Padawan is currently suffering some sort of Ebola Gangrene AIDS thing. Or it might just be food poisoning. Either way, he's pretty miserable, and I'm not much help to him since I'm pretty sure I'm dying, too. I've called my doctor like five times since Wednesday afternoon. Yesterday she suggested I take myself to the ER.
Did I do it?
I may be "hemorrhaging," (isn't that an ugly word?) but I'm not about to admit myself to the hospital. Are you kidding me? The first thing they do when you say you're hemorrhaging (this is my doctor's word, not mine) is hook you up to IVs and stick you with a million needles and them pump blood into you with yet another needle, and THAT needle is a fatter than average one.
Do I look like I'm about to voluntarily let some jerks in white coats stick me like a pin cushion? Um...no. Thanks, but no thanks. I'm so not into being tortured like that. Or in any way. You know, I'm really not very pain tolerant. Or brave. Hospitals scare me. And so do doctors.
So after arguing on the phone in the employee's kitchen for like ten minutes, I finally convinced my doctor that I would totally and carefully monitor my bleeding, and if it progressed or stayed at the same horrifying rate, I'd allow one of my coworkers to drive me to the ER. I conveniently forgot to mention the sudden exhaustion, the lightheaded sensation, and the fact that I was freezing cold. But she didn't need to know that, right? I mean, I'm always cold. *thinks* Well, I have no excuse for conveniently forgetting to mention the other parts, except that I thought if I told her that she'd probably insist that I call 911.
But guess what? I didn't die!
I did call Padawan and tell him what she said. And then, you know, I monitored my bleeding. And, thank God, it did eventually slow down. Not the way I wanted it to slow down because, you know, I was wanting it to just stop entirely, but it slowed down enough so that I knew I wasn't actually going to bleed to death. I'm still pretty sure I'm not going to bleed to death.
Unless this goes on for another month. Then I might actually have to admit myself.
But I'm going to the doctor before I let it get that far. I hate hospitals and doctors, but I'm not suicidal. I don't want to die. I just don't want to be stuck with needles. That's completely reasonable, right?
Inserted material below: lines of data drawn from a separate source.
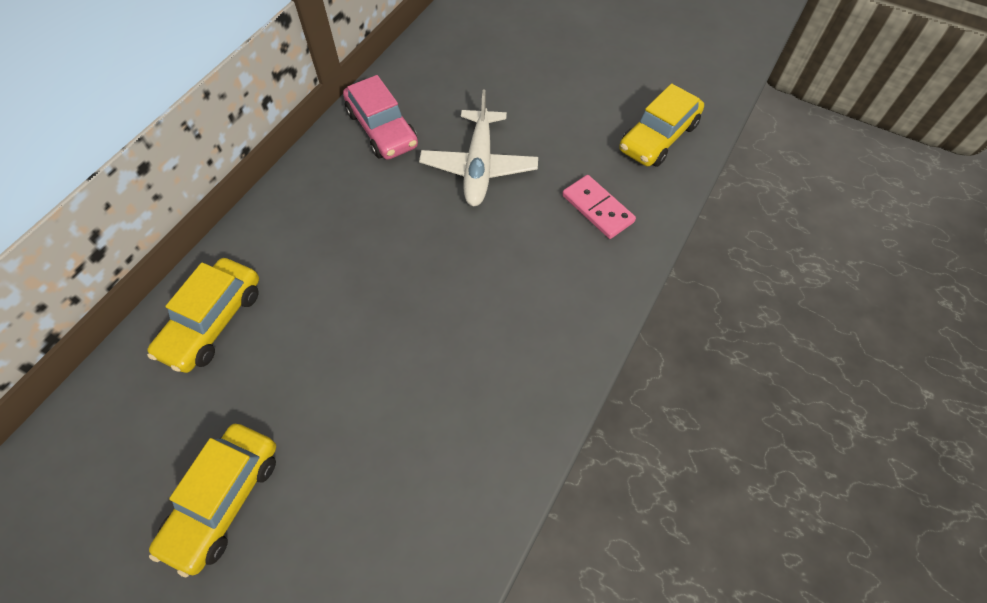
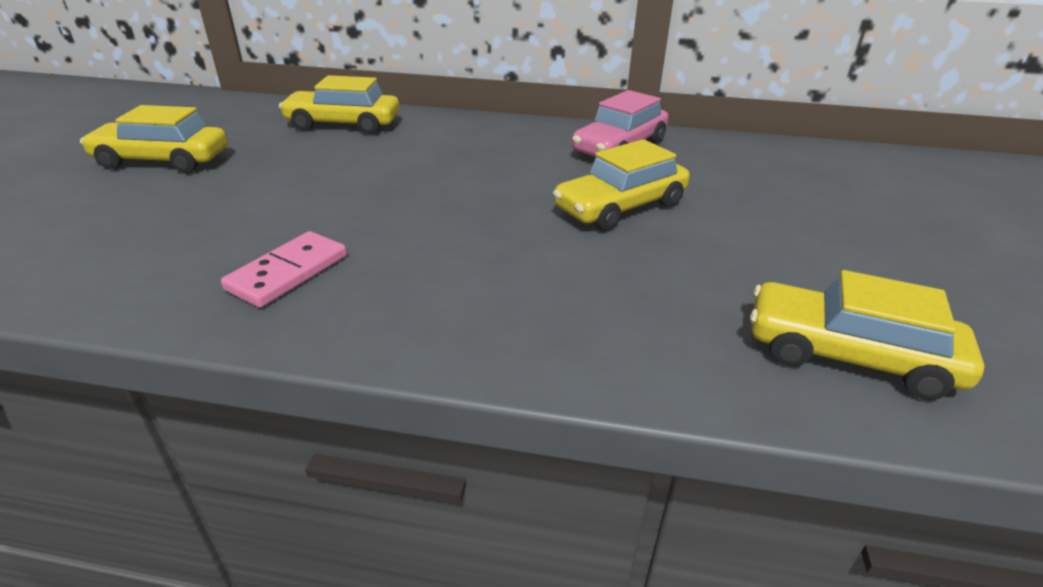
camera: 70 degrees right, 25 degrees down
white plane [419,90,538,206] -> yellow car [553,139,690,231]
pink domino [562,175,636,239] -> pink domino moved to [221,231,347,308]

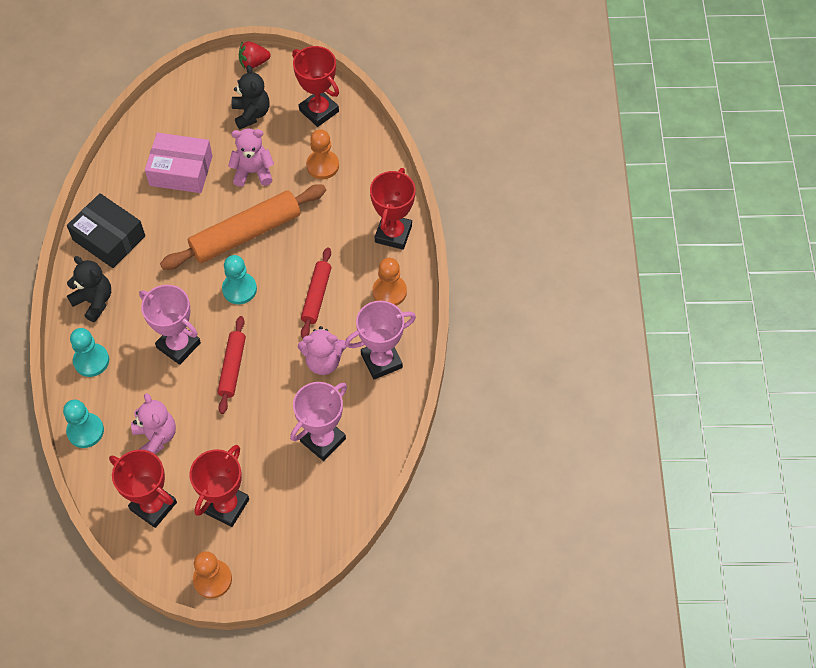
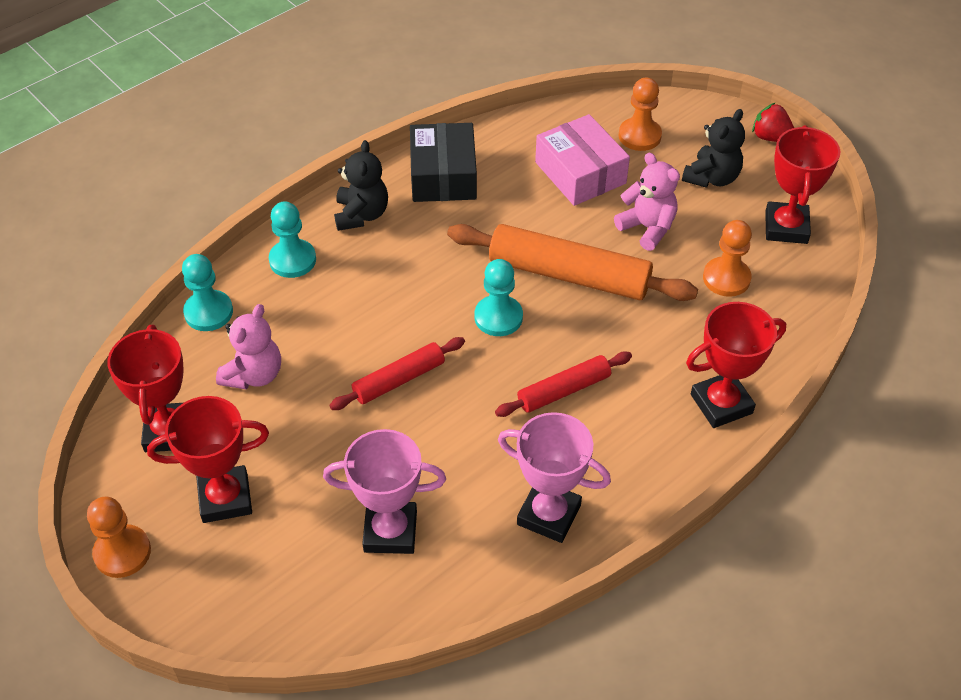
camera: 50 degrees right, 10 degrees down
pink trophy [139,285,201,365] -> none
pink teddy bear [298,326,347,375] -> none
orange pawn [373,258,407,306] -> orange pawn moved to [618,78,662,151]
It's better to just avoid the needles altogether. When I was seven and I had to get a shot it took my parents, three nurses, and a doctor to hold me down enough so that my doctor could stick me. And even then, it wasn't entirely effective because I managed to get a food loose after he pulled the shot away and I gave him a good kick to his balls that had him curled up on the floor for a few minutes. My parents apologized. I felt pleased with myself. He had hurt me, and I hurt him back. I come from a teaching of "anything goes in self defense." My sense of self preservation is astounding.
Not that I think needles are going to kill me. At least, not now at this moment when I'm sitting in my chair at work at my desk under no immediate threat from a needle. However, when that needle is coming at me, I somehow convince myself that it's going to kill me and that it's gross and disgusting and creepy and I don't want it near me and please just get away...and then I fight. Oddly, it's not that pain of the stab that bothers me. Honestly, on a scale of on to ten, shots are pretty low on the pain spectrum. It's the actual needle being in me that gets me.
Anyway, Padawan is too busy being sick and miserable to insist that I take care of myself, so as long as he's nauseous and refusing to go to a doctor, I'm safe from him insisting I go to the emergency room. I'm not pleased with Padawan's illness or anything, but I'm relieved that I've got some time. Last time I felt really bad and refused to go to the ER when I obviously needed to, Padawan simply picked me up and carried me screaming and kicking to the car and made me go. This time I can gauge for myself when the time is here to bring on the voodoo needle sticking doctors.
But I have hope. It seems to be progressively getting slower and slower since it's nuclear meltdown yesterday. I'm hoping two more days and I'm back to normal.
Or the geyser will start up again and I'll have to agree to admit myself to the ER and let those voodoo sadists stick me a million times unnecessarily. Ug. Jerks.